==== Selection
Screen scraping and lead generation - Posted by John

Posted by Doug McDowell on March 17, 2003 at 15:06:25:

haha, I guess so Peter :slight_smile:

I won’t argue that visual basic is as robust as some other languages, I totally agree with you, but having used it to write applications that parse html from over 150 different web servers for financial institutions, I can tell you it is certainly robust enough for what he wants, even with the threading limitations, etc.

That said, though, I cannot compare to Delphi, having never used it. My only other point of reference was C or C++, better languages than VB by far, but also steeper learning curves.

You are quite right, if he is used to a language structure similar or identical to Delphi, that would be his best bet.

Live and be well :-),
-Doug

Screen scraping and lead generation - Posted by John

Posted by John on March 13, 2003 at 13:43:30:

My county is wonderfully automated and online. I’d like to write a program that can:

  1. Both major newspapers in my city have online classified ads, which appear at no extra cost to the advertiser. Basically, it’s a searchable copy of the printed page. This new program needs to gather all ‘for sale’ listings containing such keywords as ‘desparate,’ ‘owner financing,’ etc.

  2. The program should then parse any telephone numbers contained in these ads, and perform a reverse lookup (anywho.com) to find the address. Of course, this doesn’t work for cell phones.

2.5 If phone numbers are from out of state, gather names and addresses for a mail merge letter.

  1. If an address is found (or already printed in the ad), the program then hits the county recorder’s office. All documents are searchable by name, address, and tax ID. I want to pull past property tax information, current appraisal values, originl mortgage balances, delinquencies, etc.

  2. Using property owner names, I’ll hit the online courthouse and search for judgements, leans, etc against the owner or address.

  3. Using the address, I can check the MLS for comps, expireds, and such on the same street.

Hopefully, the program runs every night just after midnight, and can present me with either a printed report, or a giant .pdf file to be read in the morning over cereal.

I figure, the more I know about a property at the outset (automatically, even!), the easier I can solve problems sellers are facing.

Does anyone have enough programming experience to point me in the right direction? I can make MATLAB sit up and talk, but it’s no good for web-based stuff.

Cheers,

JEC

And here’s something else I found… - Posted by js-Indianapolis

Posted by js-Indianapolis on March 14, 2003 at 17:39:48:

http://www.egrabber.com/addressgrabberbusiness/addressgrabber_b.htm

That’s a program that looks like it might do the first half of what we are all attempting, somewhat. Basically, highlight some contact info, click on some button, and it gets exported into the proper fields of your favorite database program. BTW, my favorite is ACT, it should be everyone else’s too. :slight_smile:

This would work great for when I have a lead that I can view online. However, I’m also looking for a program to “look” for me. Just thought I’d throw this out, to see if someone else could figure something to do with it.
========
==== Dataset rows
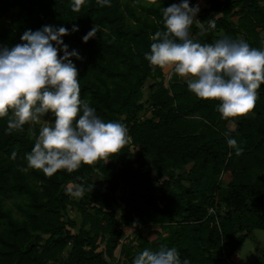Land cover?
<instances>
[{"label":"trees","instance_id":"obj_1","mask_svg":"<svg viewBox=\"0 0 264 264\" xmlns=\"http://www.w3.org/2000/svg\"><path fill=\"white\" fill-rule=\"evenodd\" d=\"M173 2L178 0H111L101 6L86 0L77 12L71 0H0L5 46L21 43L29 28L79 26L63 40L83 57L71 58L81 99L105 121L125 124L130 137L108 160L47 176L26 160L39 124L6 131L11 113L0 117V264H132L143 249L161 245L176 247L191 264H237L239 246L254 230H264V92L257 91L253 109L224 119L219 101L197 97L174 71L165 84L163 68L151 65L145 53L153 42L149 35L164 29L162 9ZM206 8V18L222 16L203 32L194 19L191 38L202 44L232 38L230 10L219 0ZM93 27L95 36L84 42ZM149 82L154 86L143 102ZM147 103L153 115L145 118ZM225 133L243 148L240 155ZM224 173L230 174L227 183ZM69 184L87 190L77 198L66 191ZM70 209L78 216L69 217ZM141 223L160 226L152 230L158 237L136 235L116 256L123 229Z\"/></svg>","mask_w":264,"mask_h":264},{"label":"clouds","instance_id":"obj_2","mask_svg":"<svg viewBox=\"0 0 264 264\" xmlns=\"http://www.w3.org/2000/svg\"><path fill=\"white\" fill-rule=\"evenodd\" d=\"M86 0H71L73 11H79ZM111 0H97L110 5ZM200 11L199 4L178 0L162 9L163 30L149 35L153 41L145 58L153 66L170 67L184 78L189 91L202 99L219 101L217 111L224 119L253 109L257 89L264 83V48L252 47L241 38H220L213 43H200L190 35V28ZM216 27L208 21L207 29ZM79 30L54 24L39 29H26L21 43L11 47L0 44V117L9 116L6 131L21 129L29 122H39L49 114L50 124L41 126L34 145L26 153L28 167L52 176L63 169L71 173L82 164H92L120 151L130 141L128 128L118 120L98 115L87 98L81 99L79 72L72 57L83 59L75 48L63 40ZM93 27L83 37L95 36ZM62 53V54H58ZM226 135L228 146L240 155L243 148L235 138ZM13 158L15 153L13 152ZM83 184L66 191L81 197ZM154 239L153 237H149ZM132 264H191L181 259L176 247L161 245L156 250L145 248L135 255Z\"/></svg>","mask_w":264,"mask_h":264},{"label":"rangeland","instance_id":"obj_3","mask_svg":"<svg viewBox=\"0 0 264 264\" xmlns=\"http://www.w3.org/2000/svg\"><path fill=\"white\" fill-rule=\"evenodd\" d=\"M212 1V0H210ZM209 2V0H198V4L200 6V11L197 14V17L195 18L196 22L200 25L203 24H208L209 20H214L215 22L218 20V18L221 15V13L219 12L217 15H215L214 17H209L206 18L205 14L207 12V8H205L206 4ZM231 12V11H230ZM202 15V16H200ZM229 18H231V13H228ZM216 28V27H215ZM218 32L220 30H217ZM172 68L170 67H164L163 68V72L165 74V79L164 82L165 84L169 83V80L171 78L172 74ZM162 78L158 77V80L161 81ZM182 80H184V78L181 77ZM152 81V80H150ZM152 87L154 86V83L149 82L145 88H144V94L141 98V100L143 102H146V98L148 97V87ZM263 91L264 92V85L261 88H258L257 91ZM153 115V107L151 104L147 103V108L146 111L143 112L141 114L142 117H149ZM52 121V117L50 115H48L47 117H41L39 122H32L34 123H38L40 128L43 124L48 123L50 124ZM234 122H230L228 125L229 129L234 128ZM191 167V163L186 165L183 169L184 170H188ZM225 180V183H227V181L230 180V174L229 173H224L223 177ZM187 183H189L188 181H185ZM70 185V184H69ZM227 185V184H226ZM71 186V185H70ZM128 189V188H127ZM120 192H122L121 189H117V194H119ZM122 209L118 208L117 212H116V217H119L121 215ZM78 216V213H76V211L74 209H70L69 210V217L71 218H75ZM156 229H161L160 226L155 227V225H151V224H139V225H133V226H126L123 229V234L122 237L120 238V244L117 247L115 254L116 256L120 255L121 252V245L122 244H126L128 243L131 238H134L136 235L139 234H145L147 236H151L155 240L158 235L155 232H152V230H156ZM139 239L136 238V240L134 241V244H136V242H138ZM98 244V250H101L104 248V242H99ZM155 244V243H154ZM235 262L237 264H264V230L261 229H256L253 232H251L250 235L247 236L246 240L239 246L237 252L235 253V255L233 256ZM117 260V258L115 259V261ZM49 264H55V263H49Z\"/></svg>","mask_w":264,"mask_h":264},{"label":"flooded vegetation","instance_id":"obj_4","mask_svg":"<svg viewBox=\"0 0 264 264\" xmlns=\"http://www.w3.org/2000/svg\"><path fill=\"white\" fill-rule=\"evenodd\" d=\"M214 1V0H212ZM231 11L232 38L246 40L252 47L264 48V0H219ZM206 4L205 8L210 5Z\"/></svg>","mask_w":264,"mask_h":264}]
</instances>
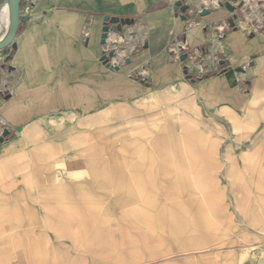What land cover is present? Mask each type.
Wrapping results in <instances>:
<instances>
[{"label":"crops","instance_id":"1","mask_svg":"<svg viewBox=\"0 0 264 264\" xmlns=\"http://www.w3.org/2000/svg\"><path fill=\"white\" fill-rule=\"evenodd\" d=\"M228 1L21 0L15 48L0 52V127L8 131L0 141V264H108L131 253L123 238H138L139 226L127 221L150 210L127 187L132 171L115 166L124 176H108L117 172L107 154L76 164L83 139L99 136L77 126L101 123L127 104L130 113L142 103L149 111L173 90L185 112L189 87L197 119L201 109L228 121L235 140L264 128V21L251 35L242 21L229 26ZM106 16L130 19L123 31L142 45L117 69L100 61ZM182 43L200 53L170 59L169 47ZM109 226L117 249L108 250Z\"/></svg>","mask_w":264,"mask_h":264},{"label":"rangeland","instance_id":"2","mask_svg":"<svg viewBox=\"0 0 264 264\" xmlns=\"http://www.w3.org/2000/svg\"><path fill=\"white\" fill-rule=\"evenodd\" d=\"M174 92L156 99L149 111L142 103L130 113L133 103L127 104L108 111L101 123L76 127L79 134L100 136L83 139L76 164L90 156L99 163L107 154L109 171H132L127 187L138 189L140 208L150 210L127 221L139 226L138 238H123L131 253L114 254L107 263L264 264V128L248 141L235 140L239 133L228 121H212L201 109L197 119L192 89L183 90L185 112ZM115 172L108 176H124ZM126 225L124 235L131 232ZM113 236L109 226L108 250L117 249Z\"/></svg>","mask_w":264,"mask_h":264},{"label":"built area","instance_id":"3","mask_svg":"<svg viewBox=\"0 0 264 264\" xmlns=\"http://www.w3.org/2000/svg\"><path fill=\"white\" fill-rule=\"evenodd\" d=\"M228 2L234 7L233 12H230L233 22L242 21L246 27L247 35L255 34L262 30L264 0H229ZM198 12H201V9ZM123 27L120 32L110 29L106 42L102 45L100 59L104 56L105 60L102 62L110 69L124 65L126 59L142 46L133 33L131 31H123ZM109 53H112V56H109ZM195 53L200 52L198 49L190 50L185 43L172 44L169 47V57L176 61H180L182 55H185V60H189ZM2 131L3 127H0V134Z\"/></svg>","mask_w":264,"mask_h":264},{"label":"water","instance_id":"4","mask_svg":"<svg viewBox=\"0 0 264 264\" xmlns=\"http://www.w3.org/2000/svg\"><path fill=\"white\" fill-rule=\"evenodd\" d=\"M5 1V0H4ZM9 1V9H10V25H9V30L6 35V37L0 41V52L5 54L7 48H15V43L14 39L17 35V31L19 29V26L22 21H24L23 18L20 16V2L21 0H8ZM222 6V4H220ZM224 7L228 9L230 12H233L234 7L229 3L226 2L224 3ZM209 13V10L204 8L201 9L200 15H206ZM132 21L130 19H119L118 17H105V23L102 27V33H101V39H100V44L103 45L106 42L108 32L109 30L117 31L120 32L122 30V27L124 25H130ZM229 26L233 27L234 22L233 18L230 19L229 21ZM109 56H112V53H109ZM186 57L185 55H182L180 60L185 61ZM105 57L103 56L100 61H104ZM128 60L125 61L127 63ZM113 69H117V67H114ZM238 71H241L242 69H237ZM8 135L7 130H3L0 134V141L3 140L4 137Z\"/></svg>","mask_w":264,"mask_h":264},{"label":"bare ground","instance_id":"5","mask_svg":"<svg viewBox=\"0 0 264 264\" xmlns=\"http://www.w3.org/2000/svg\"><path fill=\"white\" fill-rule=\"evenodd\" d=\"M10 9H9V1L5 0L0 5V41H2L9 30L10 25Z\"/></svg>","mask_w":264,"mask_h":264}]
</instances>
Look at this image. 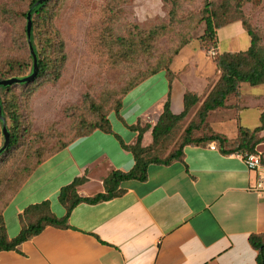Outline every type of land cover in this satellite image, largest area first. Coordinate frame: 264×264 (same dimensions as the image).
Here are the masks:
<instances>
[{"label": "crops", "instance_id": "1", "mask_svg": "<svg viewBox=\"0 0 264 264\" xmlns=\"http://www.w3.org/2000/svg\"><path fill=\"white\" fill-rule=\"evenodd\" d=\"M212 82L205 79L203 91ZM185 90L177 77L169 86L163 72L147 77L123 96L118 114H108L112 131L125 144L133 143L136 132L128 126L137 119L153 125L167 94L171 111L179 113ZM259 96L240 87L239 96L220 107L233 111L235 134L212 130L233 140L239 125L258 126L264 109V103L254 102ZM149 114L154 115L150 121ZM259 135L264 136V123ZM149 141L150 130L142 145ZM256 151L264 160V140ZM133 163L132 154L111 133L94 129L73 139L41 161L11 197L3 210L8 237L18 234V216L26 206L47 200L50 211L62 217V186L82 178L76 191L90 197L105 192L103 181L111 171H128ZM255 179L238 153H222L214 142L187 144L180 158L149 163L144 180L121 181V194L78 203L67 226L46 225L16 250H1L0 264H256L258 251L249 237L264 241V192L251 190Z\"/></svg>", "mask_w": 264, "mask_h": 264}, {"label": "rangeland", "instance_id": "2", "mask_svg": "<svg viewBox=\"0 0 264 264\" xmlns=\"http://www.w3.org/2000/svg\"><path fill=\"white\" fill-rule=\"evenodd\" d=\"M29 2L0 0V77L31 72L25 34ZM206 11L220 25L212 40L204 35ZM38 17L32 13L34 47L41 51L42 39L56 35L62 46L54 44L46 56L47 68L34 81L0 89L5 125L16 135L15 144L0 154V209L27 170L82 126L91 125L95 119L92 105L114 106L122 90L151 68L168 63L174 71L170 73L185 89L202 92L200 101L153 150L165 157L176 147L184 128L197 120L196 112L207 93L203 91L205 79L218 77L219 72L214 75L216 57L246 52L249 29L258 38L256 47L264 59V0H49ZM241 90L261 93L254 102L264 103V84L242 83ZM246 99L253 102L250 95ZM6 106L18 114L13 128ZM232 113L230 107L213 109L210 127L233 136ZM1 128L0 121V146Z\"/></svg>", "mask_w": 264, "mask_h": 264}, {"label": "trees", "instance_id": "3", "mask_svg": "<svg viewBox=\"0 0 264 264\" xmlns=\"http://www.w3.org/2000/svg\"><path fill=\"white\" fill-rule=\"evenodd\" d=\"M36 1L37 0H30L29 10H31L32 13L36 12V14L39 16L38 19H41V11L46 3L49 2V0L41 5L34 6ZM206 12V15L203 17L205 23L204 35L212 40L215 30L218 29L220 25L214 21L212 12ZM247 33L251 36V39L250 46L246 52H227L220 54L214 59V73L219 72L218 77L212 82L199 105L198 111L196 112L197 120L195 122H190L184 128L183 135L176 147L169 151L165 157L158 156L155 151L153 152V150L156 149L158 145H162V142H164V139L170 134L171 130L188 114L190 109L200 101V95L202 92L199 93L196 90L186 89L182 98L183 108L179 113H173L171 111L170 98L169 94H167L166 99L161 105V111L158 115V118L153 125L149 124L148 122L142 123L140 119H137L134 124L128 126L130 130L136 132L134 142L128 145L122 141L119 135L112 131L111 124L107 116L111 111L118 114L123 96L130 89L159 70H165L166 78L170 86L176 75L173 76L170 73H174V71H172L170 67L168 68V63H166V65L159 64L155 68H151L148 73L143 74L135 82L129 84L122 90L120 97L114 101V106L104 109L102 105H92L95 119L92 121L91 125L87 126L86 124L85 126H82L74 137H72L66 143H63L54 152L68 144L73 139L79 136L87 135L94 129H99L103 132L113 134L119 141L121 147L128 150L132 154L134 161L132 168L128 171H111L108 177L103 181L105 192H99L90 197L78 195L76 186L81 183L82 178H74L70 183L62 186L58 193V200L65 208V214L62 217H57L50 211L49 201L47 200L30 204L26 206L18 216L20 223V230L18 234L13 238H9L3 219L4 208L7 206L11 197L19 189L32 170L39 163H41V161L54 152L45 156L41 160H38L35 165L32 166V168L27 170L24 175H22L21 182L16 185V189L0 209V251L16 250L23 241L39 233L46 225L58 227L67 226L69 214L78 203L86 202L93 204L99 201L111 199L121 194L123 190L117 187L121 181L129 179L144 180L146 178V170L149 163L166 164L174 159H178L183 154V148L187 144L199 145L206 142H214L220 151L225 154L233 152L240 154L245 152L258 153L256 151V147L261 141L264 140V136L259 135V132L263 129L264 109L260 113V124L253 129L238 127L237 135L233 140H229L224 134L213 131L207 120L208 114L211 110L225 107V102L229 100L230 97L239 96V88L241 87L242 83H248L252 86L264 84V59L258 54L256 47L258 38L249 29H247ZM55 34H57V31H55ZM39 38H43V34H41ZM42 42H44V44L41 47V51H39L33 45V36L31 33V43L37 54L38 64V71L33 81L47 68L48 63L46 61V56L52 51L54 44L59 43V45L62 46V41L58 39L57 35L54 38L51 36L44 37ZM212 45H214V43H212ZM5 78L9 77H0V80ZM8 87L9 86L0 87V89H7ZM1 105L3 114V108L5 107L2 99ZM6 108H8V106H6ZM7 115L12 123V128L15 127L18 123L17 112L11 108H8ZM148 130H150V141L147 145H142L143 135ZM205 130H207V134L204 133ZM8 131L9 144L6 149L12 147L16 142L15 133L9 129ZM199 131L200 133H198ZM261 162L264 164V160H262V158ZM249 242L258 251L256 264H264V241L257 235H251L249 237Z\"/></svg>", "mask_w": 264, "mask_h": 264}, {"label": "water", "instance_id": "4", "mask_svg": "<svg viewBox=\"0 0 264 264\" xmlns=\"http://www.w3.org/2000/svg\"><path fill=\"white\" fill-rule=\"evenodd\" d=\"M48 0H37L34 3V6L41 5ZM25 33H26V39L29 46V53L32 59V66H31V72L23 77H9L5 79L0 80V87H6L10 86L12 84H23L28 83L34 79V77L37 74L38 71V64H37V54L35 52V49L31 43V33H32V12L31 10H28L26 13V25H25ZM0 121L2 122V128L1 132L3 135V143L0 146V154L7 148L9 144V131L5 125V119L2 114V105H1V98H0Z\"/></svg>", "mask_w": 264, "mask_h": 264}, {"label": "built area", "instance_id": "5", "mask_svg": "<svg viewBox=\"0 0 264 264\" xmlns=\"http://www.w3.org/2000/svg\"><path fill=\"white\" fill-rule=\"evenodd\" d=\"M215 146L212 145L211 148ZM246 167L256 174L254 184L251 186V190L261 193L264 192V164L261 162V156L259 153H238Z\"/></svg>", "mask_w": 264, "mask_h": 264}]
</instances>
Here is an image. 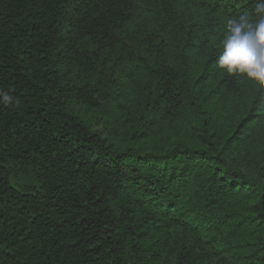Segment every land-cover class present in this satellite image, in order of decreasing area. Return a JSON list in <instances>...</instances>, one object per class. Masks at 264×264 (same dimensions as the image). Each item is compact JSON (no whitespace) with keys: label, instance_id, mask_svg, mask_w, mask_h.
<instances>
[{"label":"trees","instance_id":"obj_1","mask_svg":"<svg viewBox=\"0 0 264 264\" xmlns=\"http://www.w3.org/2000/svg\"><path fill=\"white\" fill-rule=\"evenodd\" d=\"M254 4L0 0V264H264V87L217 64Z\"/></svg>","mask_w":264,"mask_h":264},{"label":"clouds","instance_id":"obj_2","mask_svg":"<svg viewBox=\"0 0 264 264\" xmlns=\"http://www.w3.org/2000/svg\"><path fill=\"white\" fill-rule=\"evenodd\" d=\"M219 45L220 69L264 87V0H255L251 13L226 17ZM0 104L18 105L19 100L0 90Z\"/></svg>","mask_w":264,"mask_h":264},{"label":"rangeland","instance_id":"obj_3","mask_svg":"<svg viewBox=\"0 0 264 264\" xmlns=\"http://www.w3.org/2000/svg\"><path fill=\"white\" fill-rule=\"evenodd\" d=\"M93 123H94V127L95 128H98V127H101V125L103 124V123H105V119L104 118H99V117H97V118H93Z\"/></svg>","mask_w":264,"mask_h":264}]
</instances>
========
→ **Requirements**
**a.** Translate this sentence from the screen scraping thread into Spanish: "My county is wonderfully automated and online."
**b.** Proceed with the screen scraping thread, picking up right after its last sentence.

→ **Answers per task**
**a.** Mi condado está maravillosamente automatizado y en línea.

**b.**
Re: How about we all get together on this? - Posted by js-Indianapolis

Posted by js-Indianapolis on March 14, 2003 at 17:28:27:

How about we all put our funds, as well as our heads togeteher, and find us a good programmer?

Sounds like we are all attempting to do basically the same thing. How difficult would it be to get one programmer to write the code for the main project, then have them write an individual subprogram for each website we each are trying to pull data from?

Anyone up for it, use my email.

I almost did most of what you want - Posted by osirus

Posted by osirus on March 13, 2003 at 23:59:48:

About three years ago I realized how labor intentsive and redudant it would be manully going through FSBO and FRBO owner ads. I thought it would be awesome if I could get the computer to do most of the work for me.

The only computer programming training I had was Basic I and Basic II programming I took highschool on the old TRS-80’s. By the the time I took on this project Basic was an obsolete language for some time. Anyhow, over a period of 6-8 months of trail and error, I “Forest Gumped” myself a several programs written in Visual basic that does the following:

  1. Changes text copies of FSBO & FRBO ads into tab delimited records with this structure: ad date ad category ad info ad adress (if one appears in the ad) phone number

  2. Next I automatically import the tab delimited records in to Access. Once in Acess I can easily used various data bases and queries to accomplish most of items 2-4 on your list.

I now only takes me a few minutes to sort through the FSBO and FRBO ads. However, if I had it to do over again I would have outsourced the project.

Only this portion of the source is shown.